This repository contains mini and full capstones for Practera data science modules.
Open the interactive JupyterLite environment (no install required):
Everything runs in your browser via Pyodide — no server, no setup, no accounts.
| Capstone | Notebook | Direct Link |
|---|---|---|
| Exploratory Data Analysis | practera/eda/task.ipynb |
Open |
| Data Cleaning | practera/cleaning/task.ipynb |
Open |
| Clustering | practera/clustering/task.ipynb |
Open |
| Regression | practera/regression/task.ipynb |
Open |
| Capstone | Notebook | Direct Link |
|---|---|---|
| NYC Water Project 1 | skillsbuild/sustainability/nyc_water_project_1.ipynb |
Open |
| NYC Water Project 2 | skillsbuild/sustainability/nyc_water_project_2.ipynb |
Open |
This repo uses JupyterLite to serve a full Jupyter environment as a static site on GitHub Pages.

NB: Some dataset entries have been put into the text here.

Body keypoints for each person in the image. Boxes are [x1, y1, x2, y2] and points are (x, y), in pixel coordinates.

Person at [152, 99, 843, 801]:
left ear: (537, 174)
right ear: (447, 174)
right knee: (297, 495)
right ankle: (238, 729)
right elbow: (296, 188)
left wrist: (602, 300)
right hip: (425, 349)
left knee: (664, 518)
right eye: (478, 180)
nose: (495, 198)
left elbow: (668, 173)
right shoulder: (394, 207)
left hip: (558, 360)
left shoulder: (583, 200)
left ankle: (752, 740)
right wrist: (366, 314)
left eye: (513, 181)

On every push to trunk, a GitHub Action builds the site and deploys it.
Packages available in the Pyodide kernel include pandas, numpy, matplotlib, scikit-learn, scipy, and statsmodels. Additional pure-Python packages (like plotly) can be installed at runtime via %pip install.

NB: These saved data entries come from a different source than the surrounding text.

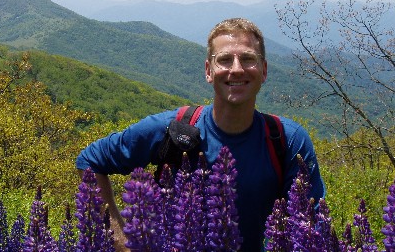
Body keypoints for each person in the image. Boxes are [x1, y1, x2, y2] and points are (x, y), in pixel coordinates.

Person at [76, 17, 325, 251]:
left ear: (264, 70)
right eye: (225, 60)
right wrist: (118, 235)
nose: (236, 69)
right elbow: (90, 160)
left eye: (248, 59)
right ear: (208, 70)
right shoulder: (172, 127)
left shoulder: (287, 139)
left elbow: (309, 224)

- Google Sheets notebook (
practera/eda/task_gsheets.ipynb) is excluded — it requires server-side Google API credentials which aren't available in a browser environment. - NYC Water notebooks fetch data from the NYC Open Data API. Pyodide supports HTTP fetch, but
pd.read_json(url)may need to usepyodide.http.open_url()instead. The local fallback fileproject_2_data.jsonis included. - Excel files referenced by the cleaning and clustering notebooks (
test_data.xlsx,processed_data.xlsx,mainstream_media.xlsx) are not in this repo and were previously provided externally. - First load takes 10-20 seconds as Pyodide downloads and initializes in your browser. Subsequent visits are faster due to browser caching.

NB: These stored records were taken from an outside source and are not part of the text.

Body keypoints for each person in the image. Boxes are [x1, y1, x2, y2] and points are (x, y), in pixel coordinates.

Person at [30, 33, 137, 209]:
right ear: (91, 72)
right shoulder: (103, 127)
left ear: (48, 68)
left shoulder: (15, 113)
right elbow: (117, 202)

To build the JupyterLite site locally:
pip install -r requirements.txt
mkdir -p content
cp -r practera content/
cp -r skillsbuild content/
jupyter lite build --contents content --output-dir distThen serve dist/ with any static file server:
python -m http.server -d dist 8000This repo previously used BinderHub + nbgitpuller via intersective/binder-base. That approach has been replaced with JupyterLite for a lighter-weight, zero-infrastructure solution.